Making the announcement at Tesla’s Battery Day, Mr Musk said the rights to a 10,000-acre lithium clay deposit in Nevada had been secured.

The possibility had been flagged at last year’s shareholder’s meeting, when it was teased that Tesla “might get into the business of mining minerals used in electric vehicle batteries”.

The lithium mine not only lets Tesla build a cheaper, more efficient battery that will ultimately allow it to lower the price of its vehicles, but also will bring its supply chain closer to its home.

Mr Musk and Drew Baglino, the SVP of powertrain and energy engineering at Tesla, laid out the company’s plans and progress to eventually have 10-20TW hours of annual battery production.

At the heart of that plan is a new tabless battery cell that the company introduced at the event. A new manufacturing system is still under development and Tesla plans to build infrastructure to support it.


The lithium mine as well as a cathode facility, both of which will be in North America, will be two new additions to Tesla’s growing portfolio of factories and operations.

“We’re going to go and start building our own cathode facility in North America and leveraging all of the North American resources that exist for nickel and lithium, and just by localising our cathode supply chain and production, we can reduce miles traveled by all the materials that end up in the cathode by 80%,” Mr Baglino said.

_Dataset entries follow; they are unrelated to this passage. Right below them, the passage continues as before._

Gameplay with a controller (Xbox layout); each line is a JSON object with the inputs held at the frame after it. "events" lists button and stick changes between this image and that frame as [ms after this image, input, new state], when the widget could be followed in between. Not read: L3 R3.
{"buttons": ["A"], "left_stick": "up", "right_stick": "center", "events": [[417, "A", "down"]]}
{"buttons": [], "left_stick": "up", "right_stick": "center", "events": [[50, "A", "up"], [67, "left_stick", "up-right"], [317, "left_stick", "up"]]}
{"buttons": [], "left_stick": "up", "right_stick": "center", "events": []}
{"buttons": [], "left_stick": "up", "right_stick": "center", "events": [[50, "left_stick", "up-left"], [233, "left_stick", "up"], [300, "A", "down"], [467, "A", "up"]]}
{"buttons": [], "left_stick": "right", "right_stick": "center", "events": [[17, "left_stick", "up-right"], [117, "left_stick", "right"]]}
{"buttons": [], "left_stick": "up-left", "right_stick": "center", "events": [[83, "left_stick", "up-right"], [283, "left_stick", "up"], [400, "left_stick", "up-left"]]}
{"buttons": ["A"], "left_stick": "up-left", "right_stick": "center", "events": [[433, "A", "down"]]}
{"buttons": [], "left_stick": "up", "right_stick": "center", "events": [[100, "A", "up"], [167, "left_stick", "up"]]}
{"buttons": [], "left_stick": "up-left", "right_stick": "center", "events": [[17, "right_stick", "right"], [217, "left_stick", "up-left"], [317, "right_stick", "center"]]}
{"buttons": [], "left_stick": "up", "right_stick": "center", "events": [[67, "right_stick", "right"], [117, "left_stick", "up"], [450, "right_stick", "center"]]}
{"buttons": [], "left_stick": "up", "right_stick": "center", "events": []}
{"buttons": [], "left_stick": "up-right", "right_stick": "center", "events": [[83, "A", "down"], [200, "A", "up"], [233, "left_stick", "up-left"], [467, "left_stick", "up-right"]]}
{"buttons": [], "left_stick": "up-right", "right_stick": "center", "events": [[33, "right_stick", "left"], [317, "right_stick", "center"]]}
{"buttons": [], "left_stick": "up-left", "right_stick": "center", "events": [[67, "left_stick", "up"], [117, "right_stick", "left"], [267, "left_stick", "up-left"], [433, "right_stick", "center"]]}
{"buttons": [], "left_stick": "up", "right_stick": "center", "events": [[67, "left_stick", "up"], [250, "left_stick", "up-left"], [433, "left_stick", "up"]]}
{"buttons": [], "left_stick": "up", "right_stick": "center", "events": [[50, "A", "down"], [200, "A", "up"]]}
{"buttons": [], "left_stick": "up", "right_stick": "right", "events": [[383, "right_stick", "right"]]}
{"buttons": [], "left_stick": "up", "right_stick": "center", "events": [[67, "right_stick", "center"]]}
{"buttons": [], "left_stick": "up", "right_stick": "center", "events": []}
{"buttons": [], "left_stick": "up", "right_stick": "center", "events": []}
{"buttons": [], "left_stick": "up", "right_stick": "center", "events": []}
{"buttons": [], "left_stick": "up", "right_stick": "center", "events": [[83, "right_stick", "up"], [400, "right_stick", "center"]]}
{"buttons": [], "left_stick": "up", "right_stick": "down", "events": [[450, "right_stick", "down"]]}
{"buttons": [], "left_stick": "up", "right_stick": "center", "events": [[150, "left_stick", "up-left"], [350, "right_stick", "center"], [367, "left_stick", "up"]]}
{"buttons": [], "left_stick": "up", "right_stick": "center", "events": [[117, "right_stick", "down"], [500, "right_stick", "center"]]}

Next to the cathode plant will be a lithium conversion facility, with the company working on a new sulphate-free process that he claimed will reduce lithium costs by 33%.

Mr Musk also said the company had a new process that can extract the lithium from ore using sodium chloride, or table salt.

“Nobody’s done this before, to the best of my knowledge, nobody’s done this, and all of the elements in the process are reusable. It’s a very sustainable way of obtaining lithium,” he said.